MiFID II would also require non-EU countries to have consumer protection laws that are “equivalent” to MiFID regulations.End of insertion
Efforts to finalise the text of MiFID by the end of the year have failed after talks broke down between the European Commission, the European Parliament and the Council of the European Union on December 18. Talks will resume on January 14 .
The Swiss Bankers Association (SBA) told the Financial Times in September that some 7,000 jobs were at stake. Smaller players could also be cut off from the estimated CHF1 trillion ($1.1 trillion) of EU assets currently being handled by Swiss banks, the SBA added.
The Swiss government is taking the threat seriously enough to risk yet another damaging row with the EU. On December 18 it said Switzerland would not resolve a long-standing tax evasion row with the EU unless Swiss financial firms could be guaranteed reasonable access to EU markets under MiFID.
This could lead to a stand-off with EU Commissioner for Taxation Algirdas Semeta who has persistently ruled out such joint negotiation. There are no signs of Semeta changing his mind, particularly after noting that Switzerland resolved a tax evasion dispute with the United States without attaching any conditions.
But Switzerland is adamant that EU financial market access for Swiss firms must be addressed.
“We can live with the idea of Swiss companies having branches in EU territory, but we cannot countenance protectionist regulations that stop all cross-border business,” Mario Tuor, spokesman of the State Secretariat for International Financial Matters told swissinfo.ch.

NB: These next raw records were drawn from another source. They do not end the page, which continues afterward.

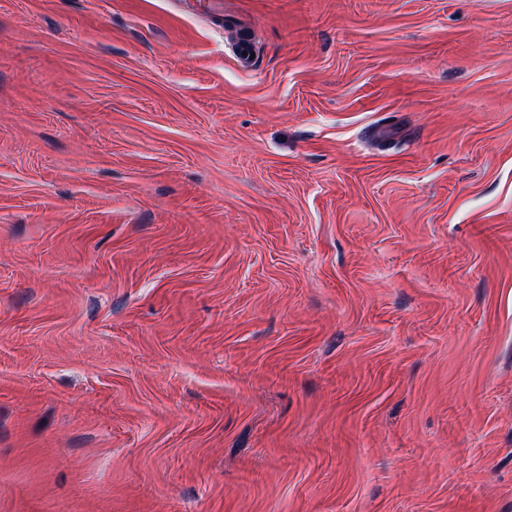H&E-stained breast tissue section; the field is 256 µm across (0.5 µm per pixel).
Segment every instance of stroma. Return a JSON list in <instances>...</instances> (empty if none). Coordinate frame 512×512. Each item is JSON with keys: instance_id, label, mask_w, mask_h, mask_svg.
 Segmentation results:
<instances>
[{"instance_id": "stroma-1", "label": "stroma", "mask_w": 512, "mask_h": 512, "mask_svg": "<svg viewBox=\"0 0 512 512\" xmlns=\"http://www.w3.org/2000/svg\"><path fill=\"white\" fill-rule=\"evenodd\" d=\"M0 0V512H512V0Z\"/></svg>"}]
</instances>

“For example it is not clear if financial products developed in Switzerland could be sold in Germany, if client relationship managers would have to be based EU territory or if an EU client can be booked in Zurich. We need clarification.”
The Swiss Consumer Protection Association, however, sees MiFID in a far more positive light, particularly the demand that non-EU countries adopt new standards of behaviour when selling complex products to small retail investors.

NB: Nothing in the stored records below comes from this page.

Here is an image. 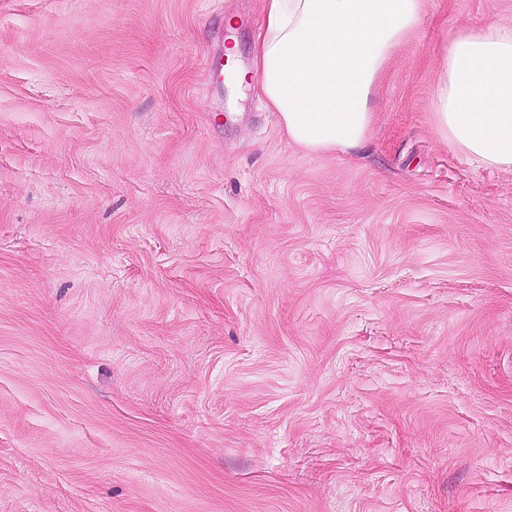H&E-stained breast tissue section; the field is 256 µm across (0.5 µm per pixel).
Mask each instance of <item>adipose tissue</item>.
Segmentation results:
<instances>
[{
	"label": "adipose tissue",
	"mask_w": 512,
	"mask_h": 512,
	"mask_svg": "<svg viewBox=\"0 0 512 512\" xmlns=\"http://www.w3.org/2000/svg\"><path fill=\"white\" fill-rule=\"evenodd\" d=\"M427 0H264L249 69L235 72L313 154L360 149L370 97L397 50L420 27ZM449 144L512 174V23L459 27L439 56L429 103Z\"/></svg>",
	"instance_id": "1"
}]
</instances>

The association feels it is high time that ordinary people should be given a fairer hearing if their investments turn sour. Some people who lost out during the financial crisis - despite buying products suggesting the capital could never be lost - found they did not have a legal leg to stand on when they complained.
“Consumer protection of small investors in Switzerland is clearly insufficient at the moment,” Swiss parliamentarian and Consumer Protection Association head Priska Birrer-Heimo told swissinfo.ch.

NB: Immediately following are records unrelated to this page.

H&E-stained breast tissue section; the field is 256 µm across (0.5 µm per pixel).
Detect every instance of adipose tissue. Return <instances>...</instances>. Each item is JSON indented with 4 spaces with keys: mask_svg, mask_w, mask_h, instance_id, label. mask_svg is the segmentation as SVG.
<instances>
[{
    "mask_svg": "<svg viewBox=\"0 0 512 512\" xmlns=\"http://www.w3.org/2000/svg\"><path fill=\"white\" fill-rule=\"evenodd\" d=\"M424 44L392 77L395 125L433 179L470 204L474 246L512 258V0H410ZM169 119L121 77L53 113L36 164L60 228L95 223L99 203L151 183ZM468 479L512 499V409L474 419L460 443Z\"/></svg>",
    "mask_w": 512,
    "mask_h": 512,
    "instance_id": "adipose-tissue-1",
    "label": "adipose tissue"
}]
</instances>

Some tinkering by the financial regulator has improved the marketing and labelling of financial products, such as funds, but not all asset managers are bound by the Swiss Financial Markets Financial Authority.
That would all change under MiFID, which obliges firms to make a distinction between professional and retail investors. MiFID also lays down clear rules about executing the best deals for clients, including the requirement to write down investment strategies that can be reviewed by regulators.
Moves are already afoot to beef up the Swiss Financial Services Act and to force independent asset managers under the supervision of the Swiss regulator. But work still needs to be done to iron out some contentious points before the law can be changed.
The complaints system is weighted too heavily in favour of financial institutions and their armies of lawyers, according to Birrer-Heimo. “Banks should keep documentary evidence of communication with clients,” she told swissinfo.ch. “And if there is a conflict, the burden of proof should be on the bank to produce evidence that they did not do anything wrong.”
But the SBA is against burdening already struggling small banks with excessive restrictions that over-empower small investors.
“It cannot be the case that banks should take the responsibility for investment decisions made by the client,” Claude-Alain Margelisch, SBA chief executive said at its annual media conference in September. “We assume investors are responsible adults who make their own decisions and bear the consequences.”